Update: According to Google, Eric actually said that he was on the Apple board until he couldn’t stay on the board anymore.

[youtube=http://www.youtube.com/watch?v=JDl5hb0XbfY]

Salesforce.com’s rock concert style Dreamforce 2011 conference has attracted industry heavy-weights, such as Google chairman Eric Schmidt who openly lauded Apple chairman Steve Jobs’s industry-defining achievements. In a chat with Salesforce CEO Marc Benioff on stage at San Francisco’s Moscone West center, Apple’s preferred venue for product launches, Schmidt said this of Apple’s former chief executive:

What Steve has done at Apple is certainly the best performance of a CEO for over fifty years, maybe a hundred years. But not only did he do it once, he did it twice. We’ve all benefited from the tremendous innovation at Apple. And I say this as a very proud former board member at Apple.

Of course, the comment earned Schmidt an instant applaud from the audience. He then addressed the question of his stay on Apple’s board at a time when Apple had already been deeply involved with the development of the original iPhone. He said, according to the San Francisco Chronicle:

I was on the board until I couldn’t stand the board anymore.

He wouldn’t elaborate, but it’s worth remembering that Schmidt resigned from Apple’s board of directors on August 3, 2009, years after Apple had finished the original iPhone development and well into the third-generation of the iconic handset. Steve Jobs was quoted in Apple’s official statement explaining Schmidt’s exit:

Unfortunately, as Google enters more of Apple’s core businesses, with Android and now Chrome OS, Eric’s effectiveness as an Apple Board member will be significantly diminished, since he will have to recuse himself from even larger portions of our meetings due to potential conflicts of interest.
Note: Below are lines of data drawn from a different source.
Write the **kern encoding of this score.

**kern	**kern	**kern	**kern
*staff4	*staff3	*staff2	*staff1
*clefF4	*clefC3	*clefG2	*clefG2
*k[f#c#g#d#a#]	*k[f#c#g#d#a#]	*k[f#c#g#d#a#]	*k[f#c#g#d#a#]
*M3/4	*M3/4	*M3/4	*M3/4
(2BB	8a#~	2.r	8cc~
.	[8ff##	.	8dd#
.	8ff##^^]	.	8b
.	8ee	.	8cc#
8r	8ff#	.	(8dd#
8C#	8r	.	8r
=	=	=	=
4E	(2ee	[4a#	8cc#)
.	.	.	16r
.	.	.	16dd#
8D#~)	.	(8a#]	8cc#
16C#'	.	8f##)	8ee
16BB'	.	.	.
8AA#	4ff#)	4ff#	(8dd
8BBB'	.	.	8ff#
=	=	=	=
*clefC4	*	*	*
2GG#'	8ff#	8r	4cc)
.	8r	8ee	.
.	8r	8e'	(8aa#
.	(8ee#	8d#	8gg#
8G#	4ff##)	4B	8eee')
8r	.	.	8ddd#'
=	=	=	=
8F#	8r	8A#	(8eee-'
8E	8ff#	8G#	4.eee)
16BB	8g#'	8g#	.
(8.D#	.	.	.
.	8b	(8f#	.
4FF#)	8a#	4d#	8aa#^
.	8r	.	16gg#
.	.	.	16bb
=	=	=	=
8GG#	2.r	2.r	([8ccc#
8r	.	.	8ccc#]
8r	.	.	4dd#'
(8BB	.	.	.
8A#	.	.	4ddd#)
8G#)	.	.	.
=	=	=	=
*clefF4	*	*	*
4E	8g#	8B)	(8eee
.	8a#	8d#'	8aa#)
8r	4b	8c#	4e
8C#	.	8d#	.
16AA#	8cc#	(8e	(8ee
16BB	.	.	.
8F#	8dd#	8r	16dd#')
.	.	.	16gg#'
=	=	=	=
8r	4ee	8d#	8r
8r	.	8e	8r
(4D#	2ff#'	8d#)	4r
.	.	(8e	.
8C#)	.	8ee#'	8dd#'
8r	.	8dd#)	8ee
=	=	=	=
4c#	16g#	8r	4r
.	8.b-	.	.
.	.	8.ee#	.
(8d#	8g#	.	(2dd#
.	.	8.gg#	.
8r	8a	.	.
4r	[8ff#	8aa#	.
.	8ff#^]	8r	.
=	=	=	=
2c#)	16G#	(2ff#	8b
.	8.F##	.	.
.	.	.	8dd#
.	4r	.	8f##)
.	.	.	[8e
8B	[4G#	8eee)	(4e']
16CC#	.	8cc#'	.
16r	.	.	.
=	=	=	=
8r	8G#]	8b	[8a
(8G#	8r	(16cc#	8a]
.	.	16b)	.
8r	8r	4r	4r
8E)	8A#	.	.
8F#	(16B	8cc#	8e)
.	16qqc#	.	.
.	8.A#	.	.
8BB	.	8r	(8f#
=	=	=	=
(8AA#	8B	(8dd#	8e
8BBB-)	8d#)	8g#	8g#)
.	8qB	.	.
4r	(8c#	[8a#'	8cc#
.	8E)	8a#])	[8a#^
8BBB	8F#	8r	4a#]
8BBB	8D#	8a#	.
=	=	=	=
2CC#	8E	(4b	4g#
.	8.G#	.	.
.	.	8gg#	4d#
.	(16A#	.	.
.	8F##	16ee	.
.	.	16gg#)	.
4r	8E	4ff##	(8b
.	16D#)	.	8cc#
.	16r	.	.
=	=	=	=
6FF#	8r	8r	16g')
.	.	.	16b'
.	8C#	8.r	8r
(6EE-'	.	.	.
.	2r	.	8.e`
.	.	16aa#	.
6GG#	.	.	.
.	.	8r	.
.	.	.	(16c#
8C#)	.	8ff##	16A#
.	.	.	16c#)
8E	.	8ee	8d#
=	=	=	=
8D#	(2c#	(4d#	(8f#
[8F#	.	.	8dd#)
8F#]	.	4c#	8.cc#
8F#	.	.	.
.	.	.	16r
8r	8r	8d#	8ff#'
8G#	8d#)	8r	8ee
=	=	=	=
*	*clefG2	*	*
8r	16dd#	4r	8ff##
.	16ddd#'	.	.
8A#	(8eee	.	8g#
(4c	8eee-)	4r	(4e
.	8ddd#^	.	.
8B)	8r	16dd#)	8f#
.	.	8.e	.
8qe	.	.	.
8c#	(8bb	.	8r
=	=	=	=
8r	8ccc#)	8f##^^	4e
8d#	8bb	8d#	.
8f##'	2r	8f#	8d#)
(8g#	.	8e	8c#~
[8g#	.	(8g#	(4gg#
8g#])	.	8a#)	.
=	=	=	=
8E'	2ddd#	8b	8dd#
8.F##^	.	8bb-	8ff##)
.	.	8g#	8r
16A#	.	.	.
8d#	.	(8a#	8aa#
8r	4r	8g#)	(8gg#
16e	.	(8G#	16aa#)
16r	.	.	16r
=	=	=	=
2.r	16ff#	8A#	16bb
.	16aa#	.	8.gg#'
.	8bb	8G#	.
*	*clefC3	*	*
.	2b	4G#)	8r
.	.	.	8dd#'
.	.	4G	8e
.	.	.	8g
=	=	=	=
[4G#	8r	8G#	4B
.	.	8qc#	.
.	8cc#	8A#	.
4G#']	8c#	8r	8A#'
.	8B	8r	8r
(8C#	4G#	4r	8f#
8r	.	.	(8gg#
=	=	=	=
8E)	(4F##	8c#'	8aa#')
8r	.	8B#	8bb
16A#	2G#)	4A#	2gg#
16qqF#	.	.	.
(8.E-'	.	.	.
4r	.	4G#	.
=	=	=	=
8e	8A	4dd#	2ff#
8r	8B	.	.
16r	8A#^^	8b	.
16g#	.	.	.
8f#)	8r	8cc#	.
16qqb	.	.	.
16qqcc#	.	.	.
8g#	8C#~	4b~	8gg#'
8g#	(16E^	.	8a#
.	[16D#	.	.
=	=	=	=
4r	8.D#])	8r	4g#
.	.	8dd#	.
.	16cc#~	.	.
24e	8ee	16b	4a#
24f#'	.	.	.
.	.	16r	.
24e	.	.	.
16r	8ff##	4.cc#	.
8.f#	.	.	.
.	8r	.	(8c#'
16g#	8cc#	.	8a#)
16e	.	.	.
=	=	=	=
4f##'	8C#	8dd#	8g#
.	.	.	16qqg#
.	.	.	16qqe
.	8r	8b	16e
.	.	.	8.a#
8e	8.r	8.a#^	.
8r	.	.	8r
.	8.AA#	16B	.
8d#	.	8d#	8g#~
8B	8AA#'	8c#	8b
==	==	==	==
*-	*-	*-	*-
Therefore, we have mutually decided that now is the right time for Eric to resign his position on Apple’s Board.

Of course, Jobs wouldn’t shy away from touching on the subject in later public appearances. For example, he made it clear it was Google who decided to compete with Apple, not the other way round. He told the Walt Street Journal columnist Walt Mossberg at D8 conference last year that “we didn’t enter the search business”.